God apparently didn’t hear this antigay group’s prayer… because another LGBT bill just passed in Indiana

LGBT rights supporters rallied in Indiana late last year

LGBT rights supporters rallied in Indiana late last year AP

A bill to ban discrimination against LGBT people (as well as discrimination based on marital status, age or veteran status) passed 5-4 in the town of Kokomo, Indiana, the local WTHR/Channel 13 website reports.

And, according to The New Civil Rights Movement website, that’s despite a prayer group of 100 church leaders who got down on their knees to ask God to not let the bill pass.

The bill was passed amid a packed house, after weeks of bitter debate in the town, in which town council members were reportedly threatened with violence if they didn’t vote a certain way. Council president Robert Hayes, who voted in favor of the bill, said he received an email saying that his dead mother would be “weeping” at his vote.

“Well, you don’t know my mother,” Hayes replied. “She’d say ‘Atta boy–go get ’em and speak your mind.'”

As in many other U.S. cities, opponents to the bill said they were trying to block the right of transgender people to use the bathroom that aligns with their gender identity.  But local trans teens spoke back to that before the council: “I just want to know why you guys think we’re going to be predators, seeing as how the bathroom is our worst nightmare?”, one of them testified.

The Kokomo bill is one of many local LGBT protection bills that have passed in Indiana since last spring, when the state made nationwide news for a proposed “religious freedom” bill that seemed to legitimize discrimination against LGBTQ people.
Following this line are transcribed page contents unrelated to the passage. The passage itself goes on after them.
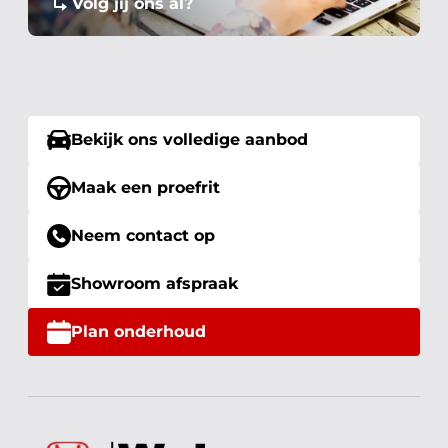
Volg jij ons al?
Bekijk ons volledige aanbod
Maak een proefrit
Neem contact op
Showroom afspraak
Plan onderhoud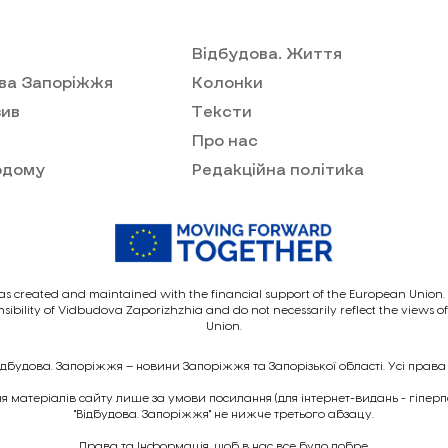
Відбудова. Життя
ва Запоріжжя
Колонки
ив
Тексти
Про нас
одому
Редакційна політика
as created and maintained with the financial support of the European Union. I
nsibility of Vidbudova Zaporizhzhia and do not necessarily reflect the views 
Union.
ідбудова. Запоріжжя – новини Запоріжжя та Запорізької області. Усі права
 матеріалів сайту лише за умови посилання (для інтернет-видань - гіпер
"Відбудова. Запоріжжя" не нижче третього абзацу.
Права та Інформація, щоб в нас все було добре.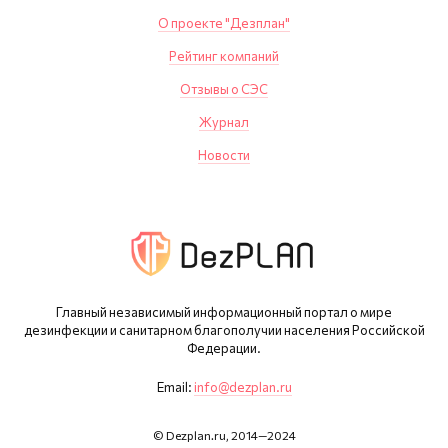
О проекте "Дезплан"
Рейтинг компаний
Отзывы о СЭС
Журнал
Новости
Главный независимый информационный портал о мире
дезинфекции и санитарном благополучии населения Российской
Федерации.
Email:
info@dezplan.ru
© Dezplan.ru, 2014—2024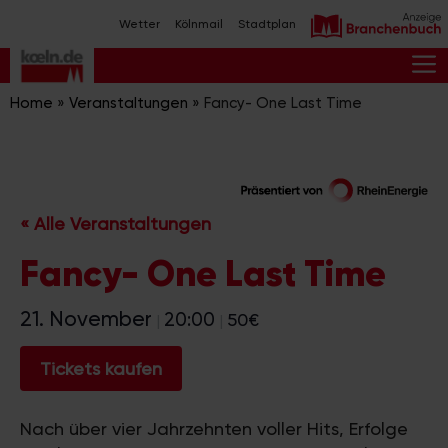
Zum
Wetter
Kölnmail
Stadtplan
Inhalt
springen
M
Home
»
Veranstaltungen
»
Fancy- One Last Time
« Alle Veranstaltungen
Fancy- One Last Time
21. November
20:00
50€
|
|
Tickets kaufen
Nach über vier Jahrzehnten voller Hits, Erfolge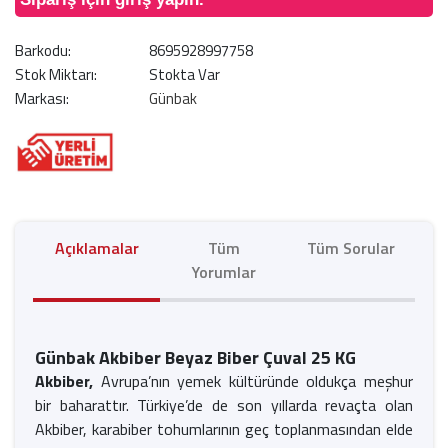
Barkodu:
8695928997758
Stok Miktarı:
Stokta Var
Markası:
Günbak
Açıklamalar
Tüm
Tüm Sorular
Yorumlar
Günbak Akbiber Beyaz Biber Çuval 25 KG
Akbiber,
Avrupa’nın yemek kültüründe oldukça meşhur
bir baharattır. Türkiye’de de son yıllarda revaçta olan
Akbiber, karabiber tohumlarının geç toplanmasından elde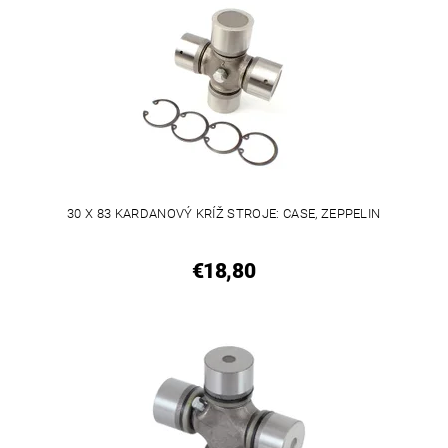
30 X 83 KARDANOVÝ KRÍŽ STROJE: CASE, ZEPPELIN
€18,80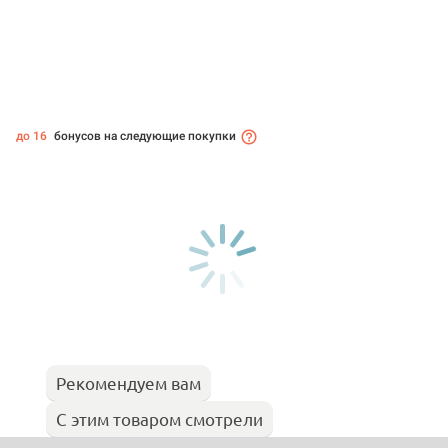
до 16
бонусов на следующие покупки
Рекомендуем вам
С этим товаром смотрели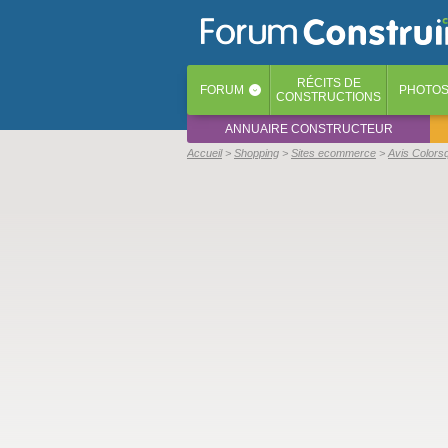
RÉCITS
DE
FORUM
PHOTO
‹
CONSTRUCTIONS
ANNUAIRE CONSTRUCTEUR
Accueil
Shopping
Sites ecommerce
Avis Colors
The bill was averted, but many hoped that the controversy would lead to a statewide LGBT protection bill, which didn’t happen.

“They should have acted,” Hayes said of the state legislature. “We didn’t need to have to do this, had they took on the mantle and did something.”

The new statute is especially poignant because Kokomo is the hometown of Ryan White, the boy with AIDS who became a symbol of compassion and fairness before dying in 1990–the same year that U.S. Congress passed the Ryan White CARE Act, which provides treatment and services to people with HIV/AIDS.